Being allowed to do something and actually being able to attain it are very different.

Starting a race and running it without ropes and chains determines where you finish. Social constraints change dynamics of reaching goals, whether it is intentional or built so deeply into the culture as to be as quicksand – looks ok, but just might kill you.

Power and control are the key objects in the way of culture change.
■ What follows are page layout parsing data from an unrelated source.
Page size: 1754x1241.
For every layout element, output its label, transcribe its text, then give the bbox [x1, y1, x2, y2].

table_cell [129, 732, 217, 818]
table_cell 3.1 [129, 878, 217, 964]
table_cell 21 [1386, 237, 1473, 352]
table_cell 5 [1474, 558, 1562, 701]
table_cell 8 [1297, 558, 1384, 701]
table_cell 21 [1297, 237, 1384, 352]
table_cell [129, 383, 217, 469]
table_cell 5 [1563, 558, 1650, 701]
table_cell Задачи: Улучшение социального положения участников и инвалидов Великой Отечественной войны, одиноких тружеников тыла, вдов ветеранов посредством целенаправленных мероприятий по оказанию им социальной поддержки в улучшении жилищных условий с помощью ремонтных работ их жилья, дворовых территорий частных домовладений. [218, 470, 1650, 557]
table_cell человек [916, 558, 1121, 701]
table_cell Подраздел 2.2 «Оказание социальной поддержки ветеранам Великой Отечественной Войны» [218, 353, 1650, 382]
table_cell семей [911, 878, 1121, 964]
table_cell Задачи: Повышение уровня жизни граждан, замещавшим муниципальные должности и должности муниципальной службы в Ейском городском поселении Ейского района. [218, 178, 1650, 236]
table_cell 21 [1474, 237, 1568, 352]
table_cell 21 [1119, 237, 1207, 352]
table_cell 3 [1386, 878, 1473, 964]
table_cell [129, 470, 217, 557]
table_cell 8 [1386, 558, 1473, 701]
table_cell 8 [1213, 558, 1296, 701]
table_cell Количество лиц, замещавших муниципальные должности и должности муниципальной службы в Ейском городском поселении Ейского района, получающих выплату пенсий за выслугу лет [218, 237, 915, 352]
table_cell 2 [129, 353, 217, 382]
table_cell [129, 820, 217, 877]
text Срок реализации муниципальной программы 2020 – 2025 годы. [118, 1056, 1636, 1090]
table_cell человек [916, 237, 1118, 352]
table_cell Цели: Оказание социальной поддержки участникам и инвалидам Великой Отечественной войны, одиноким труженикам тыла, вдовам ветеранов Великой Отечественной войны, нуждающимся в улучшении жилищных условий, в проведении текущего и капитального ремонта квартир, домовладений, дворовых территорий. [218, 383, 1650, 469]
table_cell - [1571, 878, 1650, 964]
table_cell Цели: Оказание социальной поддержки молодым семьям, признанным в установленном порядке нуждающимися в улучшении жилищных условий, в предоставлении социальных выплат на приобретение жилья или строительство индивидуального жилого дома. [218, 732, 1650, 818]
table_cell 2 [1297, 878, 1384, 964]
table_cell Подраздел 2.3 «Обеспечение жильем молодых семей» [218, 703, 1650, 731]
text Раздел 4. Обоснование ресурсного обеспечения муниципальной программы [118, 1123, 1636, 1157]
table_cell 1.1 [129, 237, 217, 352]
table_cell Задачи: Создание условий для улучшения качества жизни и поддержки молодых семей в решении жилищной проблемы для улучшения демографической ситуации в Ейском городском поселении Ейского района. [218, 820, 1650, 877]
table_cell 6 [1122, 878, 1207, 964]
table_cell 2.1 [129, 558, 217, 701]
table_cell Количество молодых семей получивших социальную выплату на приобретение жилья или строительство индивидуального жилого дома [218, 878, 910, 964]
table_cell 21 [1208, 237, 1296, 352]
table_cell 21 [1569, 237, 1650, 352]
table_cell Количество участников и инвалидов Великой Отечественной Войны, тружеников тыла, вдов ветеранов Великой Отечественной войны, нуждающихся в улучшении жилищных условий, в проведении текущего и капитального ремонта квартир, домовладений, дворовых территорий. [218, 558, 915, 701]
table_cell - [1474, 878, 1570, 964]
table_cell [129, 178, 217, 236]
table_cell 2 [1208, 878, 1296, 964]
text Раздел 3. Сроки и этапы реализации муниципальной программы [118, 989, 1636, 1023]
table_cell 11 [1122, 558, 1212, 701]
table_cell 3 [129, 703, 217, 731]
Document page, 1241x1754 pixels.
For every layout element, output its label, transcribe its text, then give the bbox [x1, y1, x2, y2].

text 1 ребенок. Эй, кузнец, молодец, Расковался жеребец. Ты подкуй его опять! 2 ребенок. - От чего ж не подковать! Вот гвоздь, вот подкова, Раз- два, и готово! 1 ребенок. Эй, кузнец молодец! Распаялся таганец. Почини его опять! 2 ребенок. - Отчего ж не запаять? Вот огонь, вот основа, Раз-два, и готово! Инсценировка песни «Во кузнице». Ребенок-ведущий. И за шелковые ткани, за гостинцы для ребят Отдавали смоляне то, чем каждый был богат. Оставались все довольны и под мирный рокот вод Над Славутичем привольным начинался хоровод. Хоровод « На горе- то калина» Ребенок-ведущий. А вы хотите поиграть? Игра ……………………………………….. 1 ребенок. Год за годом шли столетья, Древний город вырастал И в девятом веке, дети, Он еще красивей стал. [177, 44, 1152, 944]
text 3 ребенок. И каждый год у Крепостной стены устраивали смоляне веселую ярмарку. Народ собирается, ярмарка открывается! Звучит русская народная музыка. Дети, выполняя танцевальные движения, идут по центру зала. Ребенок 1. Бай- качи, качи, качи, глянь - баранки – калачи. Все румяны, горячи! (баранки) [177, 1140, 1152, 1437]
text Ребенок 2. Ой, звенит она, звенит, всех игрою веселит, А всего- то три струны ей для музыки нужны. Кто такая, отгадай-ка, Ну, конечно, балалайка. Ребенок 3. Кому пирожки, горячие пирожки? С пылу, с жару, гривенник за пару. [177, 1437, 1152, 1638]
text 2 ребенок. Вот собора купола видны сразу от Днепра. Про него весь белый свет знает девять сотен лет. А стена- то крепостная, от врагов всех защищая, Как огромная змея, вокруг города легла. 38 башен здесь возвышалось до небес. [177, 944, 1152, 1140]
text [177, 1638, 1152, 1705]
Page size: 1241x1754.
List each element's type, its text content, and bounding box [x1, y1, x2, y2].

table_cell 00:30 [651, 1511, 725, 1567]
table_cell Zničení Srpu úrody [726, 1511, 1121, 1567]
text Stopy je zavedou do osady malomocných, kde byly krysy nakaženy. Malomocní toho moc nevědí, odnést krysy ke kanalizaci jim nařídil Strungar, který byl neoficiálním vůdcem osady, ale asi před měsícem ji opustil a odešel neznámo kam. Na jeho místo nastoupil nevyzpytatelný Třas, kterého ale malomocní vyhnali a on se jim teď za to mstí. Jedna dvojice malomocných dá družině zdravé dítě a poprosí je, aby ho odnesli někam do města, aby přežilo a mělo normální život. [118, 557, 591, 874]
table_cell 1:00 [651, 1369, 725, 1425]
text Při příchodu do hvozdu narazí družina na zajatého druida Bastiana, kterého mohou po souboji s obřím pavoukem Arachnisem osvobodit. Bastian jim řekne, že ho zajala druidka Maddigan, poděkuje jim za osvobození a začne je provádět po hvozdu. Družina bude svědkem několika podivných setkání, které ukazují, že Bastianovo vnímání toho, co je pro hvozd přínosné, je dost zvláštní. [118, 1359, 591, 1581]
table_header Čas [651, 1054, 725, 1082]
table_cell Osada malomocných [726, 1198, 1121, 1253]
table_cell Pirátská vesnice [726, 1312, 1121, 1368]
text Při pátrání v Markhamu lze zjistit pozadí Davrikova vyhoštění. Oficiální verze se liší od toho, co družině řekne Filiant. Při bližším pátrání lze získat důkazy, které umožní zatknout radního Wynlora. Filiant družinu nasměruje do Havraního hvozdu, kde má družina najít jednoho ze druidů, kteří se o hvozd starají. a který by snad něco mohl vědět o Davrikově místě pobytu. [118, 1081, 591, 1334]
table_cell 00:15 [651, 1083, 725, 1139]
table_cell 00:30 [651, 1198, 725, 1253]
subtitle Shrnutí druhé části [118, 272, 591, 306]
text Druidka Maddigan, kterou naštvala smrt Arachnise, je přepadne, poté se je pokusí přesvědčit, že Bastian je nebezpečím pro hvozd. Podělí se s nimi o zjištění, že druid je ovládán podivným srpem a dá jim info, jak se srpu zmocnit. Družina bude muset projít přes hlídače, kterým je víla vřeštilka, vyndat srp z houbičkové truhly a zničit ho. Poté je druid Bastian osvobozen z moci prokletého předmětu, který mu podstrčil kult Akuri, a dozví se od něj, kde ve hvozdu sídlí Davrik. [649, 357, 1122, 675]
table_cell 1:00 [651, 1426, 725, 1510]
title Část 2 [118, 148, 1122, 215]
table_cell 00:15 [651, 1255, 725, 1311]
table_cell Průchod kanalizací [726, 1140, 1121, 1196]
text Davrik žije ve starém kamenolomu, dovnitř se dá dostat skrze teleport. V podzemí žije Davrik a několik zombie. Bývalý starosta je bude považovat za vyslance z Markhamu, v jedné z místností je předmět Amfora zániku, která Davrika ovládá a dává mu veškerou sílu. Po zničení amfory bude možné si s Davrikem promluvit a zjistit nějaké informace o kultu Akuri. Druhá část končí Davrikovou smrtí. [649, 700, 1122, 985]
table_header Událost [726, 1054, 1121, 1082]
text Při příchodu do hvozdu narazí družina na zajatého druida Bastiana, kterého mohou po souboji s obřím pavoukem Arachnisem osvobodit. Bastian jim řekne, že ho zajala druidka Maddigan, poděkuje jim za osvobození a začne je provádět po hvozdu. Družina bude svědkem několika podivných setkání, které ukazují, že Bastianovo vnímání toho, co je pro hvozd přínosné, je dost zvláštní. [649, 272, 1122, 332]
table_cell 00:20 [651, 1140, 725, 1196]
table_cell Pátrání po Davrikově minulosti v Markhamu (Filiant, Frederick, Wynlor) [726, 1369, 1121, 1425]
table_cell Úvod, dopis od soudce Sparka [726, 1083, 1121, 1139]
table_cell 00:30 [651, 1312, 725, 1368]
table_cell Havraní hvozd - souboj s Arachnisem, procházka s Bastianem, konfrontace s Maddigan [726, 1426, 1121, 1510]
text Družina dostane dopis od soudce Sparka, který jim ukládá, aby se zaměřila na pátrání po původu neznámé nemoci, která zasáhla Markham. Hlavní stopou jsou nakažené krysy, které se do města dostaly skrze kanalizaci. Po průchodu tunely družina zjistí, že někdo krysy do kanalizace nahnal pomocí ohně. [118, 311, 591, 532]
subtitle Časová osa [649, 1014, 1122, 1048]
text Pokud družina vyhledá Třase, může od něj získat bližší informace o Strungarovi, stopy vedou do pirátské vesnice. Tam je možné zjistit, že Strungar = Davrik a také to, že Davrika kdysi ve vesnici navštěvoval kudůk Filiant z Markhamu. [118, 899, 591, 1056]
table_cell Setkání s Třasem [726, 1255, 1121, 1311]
Without unfettered power and control, we move toward a level playing field and eliminate hidden dangers like bias, bigotry, racism, sexism, homophobia, and religious intolerance – the quicksands of true equality.

People are angry and holding onto some deeply held beliefs fueled by wrong information, no information or just a strong feeling.

The most divisive at this moment: names of places, depictions of long dead people, offensive words carved into stone or raised in metal. How much is history and how much is an ongoing physically embodied aggression toward populations never given a say in their creation, but daily offended by their presence?

If we tear down the statues, blast the granite and melt the plaques, are we left with a generic, bland society?

What if we unveil a new canvas? One that breathes life into the long-ignored contributions and travails of Native Americans/Indigenous, Hispanic, African-Americans/Black, LGBTQ, disabled and women.

What if we change the names of 10 Army posts to Fort Tubman (Harriet Tubman), Camp Piestewa (PFC Lori Piestewa), Fort Benavidez, (Master Sergeant Roy Benavidez), Fort Moore (Lt. General Harold Moore), Fort Earley (Major Charity Adams Earley), Fort Geronimo, Fort Tuskegee?

We can forge new statues, chisel new stones, engrave new metal with the forms of men and women who were real heroes, yet written out of history. A fresh diverse landscape of truth from sea to shining sea. A more perfect union.